On this trip with a small crew of only three, and with our apprentice Lars with limited sailing experience, we early on decided to sail conservatively the whole way to St. Helena. This means that we try to avoid any tricky maneuvers in the dark, such as for example gybing the big spinnaker in the nightly wind shifts.
Also, considering, that race rating officer Paul’s British ancestors possible were invaded and beaten up by Scandinavian Vikings some 1000 years ago, and that modern Paul is now taking his “blood” revenge by assigning a very high rating number to our Viking yacht Fryd. A number more appropriate to a modern Volvo Ocean Racer, than that of a 10-year-old Swedish build, heavily loaded performance cruiser that Fryd really is, performing according to our given rating number is probably a feat that only Paul himself would pull off!

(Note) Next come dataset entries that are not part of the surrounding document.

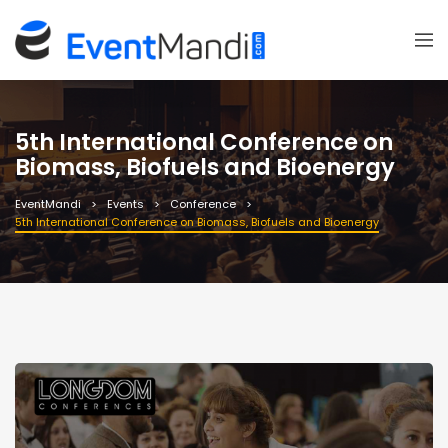
5th International Conference on
Biomass, Biofuels and Bioenergy
EventMandi
Events
Conference
5th International Conference on Biomass, Biofuels and Bioenergy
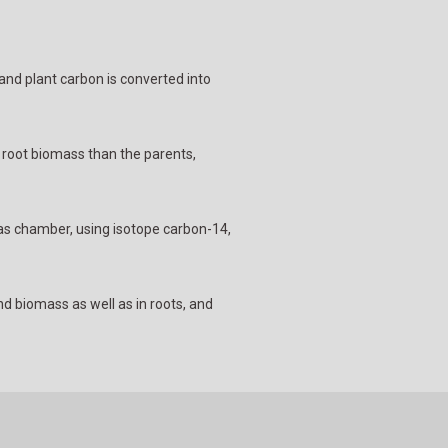
 and plant carbon is converted into
r root biomass than the parents,
gas chamber, using isotope carbon-14,
d biomass as well as in roots, and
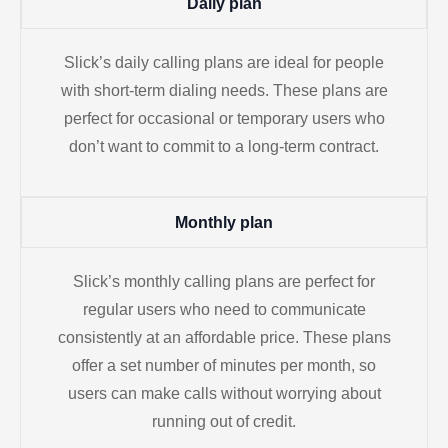
Daily plan
Slick’s daily calling plans are ideal for people
with short-term dialing needs. These plans are
perfect for occasional or temporary users who
don’t want to commit to a long-term contract.
Monthly plan
Slick’s monthly calling plans are perfect for
regular users who need to communicate
consistently at an affordable price. These plans
offer a set number of minutes per month, so
users can make calls without worrying about
running out of credit.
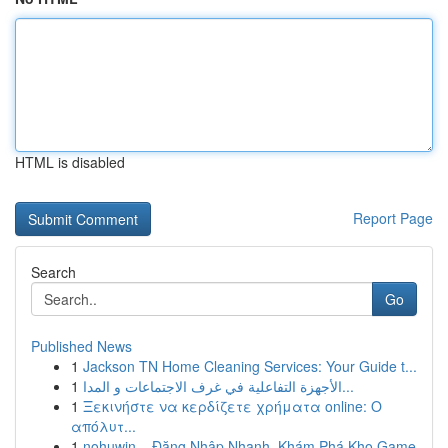
HTML is disabled
Report Page
Search
Go
Published News
1
Jackson TN Home Cleaning Services: Your Guide t...
1
الأجهزة التفاعلية في غرف الاجتماعات و المدا...
1
Ξεκινήστε να κερδίζετε χρήματα online: Ο
απόλυτ...
1
nohuwin – Đăng Nhập Nhanh, Khám Phá Kho Game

Anyway, as we were about to gybe our big spinnaker at daylight 0500 this morning, a minute short of the gybe, our big orange kite decided to twist itself up in a solid knot. Eventually we sorted things out and doing this in daylight was indeed much easier than having had to do this in complete darkness.
However, let’s move on to our overriding problem. The lack of fishing success.
To underline the serosity of our situation running out fresh proteins and “god forbid” having to eat canned food, I called a morning meeting with my two south African crew, showing them a box of Swedish canned fish balls that we will have to eat unless we now catch a fish.
The canned fish origins from the same food producer as the Swedish pea soup that caused my two South African crew’s faces turning green and plaguing them with a 36-hour long nausea early in the race. (as a Scandinavian, we are not familiar with the word sea sickness, so I certainly attribute their sickness to their lack of appreciating Swedish food).
Anyway, the threat seems to have had an effect, as Andrew is now trolling pretty much everything we have on board, that even looks like a hook behind the boat…
His favourite lure is a pink plastic squid wrapped in plastic stripes with the Union Jack colours.
Should that lure catch a fish, then I doubt that, that fish is even edible…
Well, that’s is all the excitement we have on Fryd right now.
Cheers
Jarl on Fryd
Flica
We have had a delightful few days sailing in lighter breezes and a settled sea. The cloud cover the last few nights was not as dense and so we got to see some stars and a sickle moon, which has made the night watches much more pleasant. Wind very light today.
All is well on board and we are now well settled in to the rhythm of life at sea. We are all catching on sleep and feeling much revived and less grumpy as a result. We have around 530 nautical miles to the finish, so we expect to finish on Wednesday the 7th December If the weather plays along . Looking forward to a few cold beers and a hot shower on arrival!